Top of SUPPLIED ENTRIES

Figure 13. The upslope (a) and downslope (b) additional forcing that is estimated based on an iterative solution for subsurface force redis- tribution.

Bottom of SUPPLIED ENTRIES
Top of SUPPLIED ENTRIES

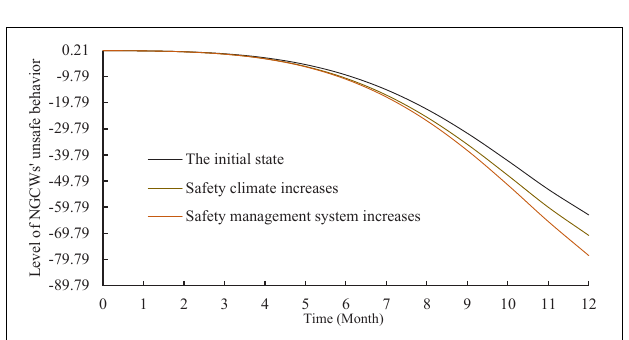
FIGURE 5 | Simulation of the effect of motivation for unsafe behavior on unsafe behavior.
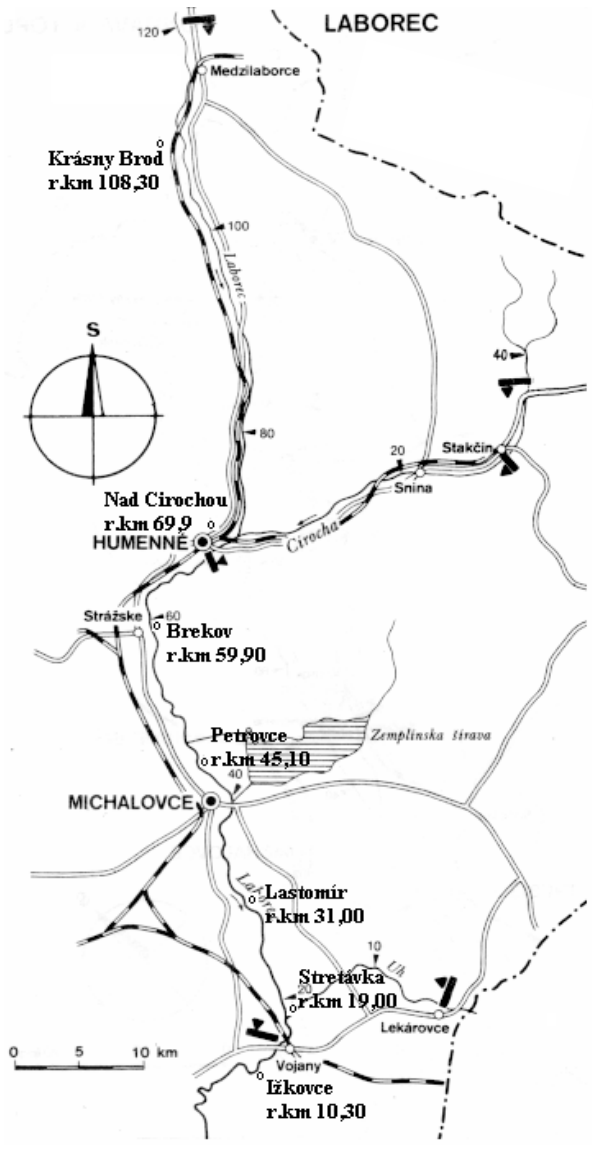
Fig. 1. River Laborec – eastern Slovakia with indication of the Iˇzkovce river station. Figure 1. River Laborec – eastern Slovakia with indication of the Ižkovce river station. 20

Bottom of SUPPLIED ENTRIES

• **WHAT YOU SHOULD DO**
Quote the data above exactly from the line with "FIGURE 5 | Simulation" to the line with "Fig. 1. River", both ends counted, and nothing else. Pictures don't go in.

• **WORKED SOLUTION**
FIGURE 5 | Simulation of the effect of motivation for unsafe behavior on unsafe behavior.
Fig. 1. River Laborec – eastern Slovakia with indication of the Iˇzkovce river station. Figure 1. River Laborec – eastern Slovakia with indication of the Ižkovce river station. 20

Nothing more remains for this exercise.